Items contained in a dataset
## START

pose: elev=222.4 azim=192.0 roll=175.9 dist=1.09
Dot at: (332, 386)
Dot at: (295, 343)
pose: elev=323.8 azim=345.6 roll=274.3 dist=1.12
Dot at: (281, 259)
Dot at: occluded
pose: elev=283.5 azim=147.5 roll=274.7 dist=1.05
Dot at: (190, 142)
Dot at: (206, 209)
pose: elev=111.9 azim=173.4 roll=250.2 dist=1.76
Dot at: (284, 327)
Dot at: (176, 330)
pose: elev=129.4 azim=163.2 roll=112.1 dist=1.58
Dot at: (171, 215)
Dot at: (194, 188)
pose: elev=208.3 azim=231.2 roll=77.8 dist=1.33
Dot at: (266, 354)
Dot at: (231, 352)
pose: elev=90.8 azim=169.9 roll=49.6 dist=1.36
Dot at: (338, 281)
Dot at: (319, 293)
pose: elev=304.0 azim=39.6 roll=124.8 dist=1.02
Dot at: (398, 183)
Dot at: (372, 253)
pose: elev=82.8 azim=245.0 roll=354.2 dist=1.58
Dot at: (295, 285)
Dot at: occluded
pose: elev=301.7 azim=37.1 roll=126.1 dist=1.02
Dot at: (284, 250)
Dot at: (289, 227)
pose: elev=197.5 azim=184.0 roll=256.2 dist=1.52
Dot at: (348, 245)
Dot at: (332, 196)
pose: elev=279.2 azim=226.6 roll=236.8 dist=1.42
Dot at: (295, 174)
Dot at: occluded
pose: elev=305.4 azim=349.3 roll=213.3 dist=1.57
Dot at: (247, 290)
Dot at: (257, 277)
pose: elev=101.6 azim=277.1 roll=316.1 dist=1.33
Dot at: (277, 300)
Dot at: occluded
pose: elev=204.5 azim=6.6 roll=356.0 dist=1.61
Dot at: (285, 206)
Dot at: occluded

## END

Task directions: Please format all of the items above as a JSON list of strings, with one string per line and no blank lines.

Answer to the exercise:
[
  "pose: elev=222.4 azim=192.0 roll=175.9 dist=1.09",
  "Dot at: (332, 386)",
  "Dot at: (295, 343)",
  "pose: elev=323.8 azim=345.6 roll=274.3 dist=1.12",
  "Dot at: (281, 259)",
  "Dot at: occluded",
  "pose: elev=283.5 azim=147.5 roll=274.7 dist=1.05",
  "Dot at: (190, 142)",
  "Dot at: (206, 209)",
  "pose: elev=111.9 azim=173.4 roll=250.2 dist=1.76",
  "Dot at: (284, 327)",
  "Dot at: (176, 330)",
  "pose: elev=129.4 azim=163.2 roll=112.1 dist=1.58",
  "Dot at: (171, 215)",
  "Dot at: (194, 188)",
  "pose: elev=208.3 azim=231.2 roll=77.8 dist=1.33",
  "Dot at: (266, 354)",
  "Dot at: (231, 352)",
  "pose: elev=90.8 azim=169.9 roll=49.6 dist=1.36",
  "Dot at: (338, 281)",
  "Dot at: (319, 293)",
  "pose: elev=304.0 azim=39.6 roll=124.8 dist=1.02",
  "Dot at: (398, 183)",
  "Dot at: (372, 253)",
  "pose: elev=82.8 azim=245.0 roll=354.2 dist=1.58",
  "Dot at: (295, 285)",
  "Dot at: occluded",
  "pose: elev=301.7 azim=37.1 roll=126.1 dist=1.02",
  "Dot at: (284, 250)",
  "Dot at: (289, 227)",
  "pose: elev=197.5 azim=184.0 roll=256.2 dist=1.52",
  "Dot at: (348, 245)",
  "Dot at: (332, 196)",
  "pose: elev=279.2 azim=226.6 roll=236.8 dist=1.42",
  "Dot at: (295, 174)",
  "Dot at: occluded",
  "pose: elev=305.4 azim=349.3 roll=213.3 dist=1.57",
  "Dot at: (247, 290)",
  "Dot at: (257, 277)",
  "pose: elev=101.6 azim=277.1 roll=316.1 dist=1.33",
  "Dot at: (277, 300)",
  "Dot at: occluded",
  "pose: elev=204.5 azim=6.6 roll=356.0 dist=1.61",
  "Dot at: (285, 206)",
  "Dot at: occluded"
]